The third WHI Regional Center, located at the Wexner Medical Center, Ohio State University, also told ABC News on Friday that they had not been told by this about the decision to return the funds.
Dr. Marian Neuhouser, a WHI main investigator at Fred Hutchinson Cancer Center, said that one of the main tasks of the research regional center, whose funding was initially ended in September, was to continue to collect data from tens of thousands of women who were still registered in the study.
“There is not much study that has a large database of older women. We have around 13,000 women over the age of 90 and several to the age of 108,” Neuhouser told ABC News on Thursday. “We need to learn about women – what makes them healthy, what makes them risk, how people can stay independent. This information helps doctors when they interact with patients.”
He added the woman registered with WHI, “They want to be learned.

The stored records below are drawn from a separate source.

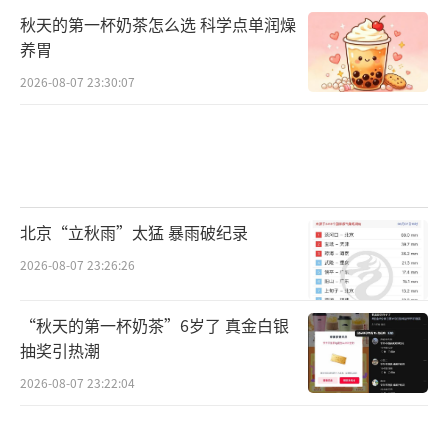
秋天的第一杯奶茶怎么选 科学点单润燥
养胃
2026-08-07 23:30:07
北京“立秋雨”太猛 暴雨破纪录
2026-08-07 23:26:26
“秋天的第一杯奶茶”6岁了 真金白银
抽奖引热潮
2026-08-07 23:22:04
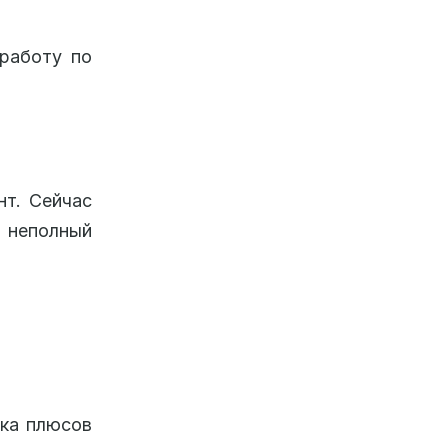
 работу по
нт. Сейчас
 неполный
чка плюсов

They want to be part of the answer.”
Experts such as Neuhouser noted that the work of WHI was mostly because it was recently three decades ago, women were not required to be included in medical research.
In the 1970s, for example, the first clinical study of the effects of estrogen – sex hormones that were responsible for the physical and female reproductive features – carried out in men.
That’s only with road The National Health Revitalization Law in 1993 was signed into a law by President Bill Clinton at the time, that the inclusion of women and color people was asked in a federal funded study.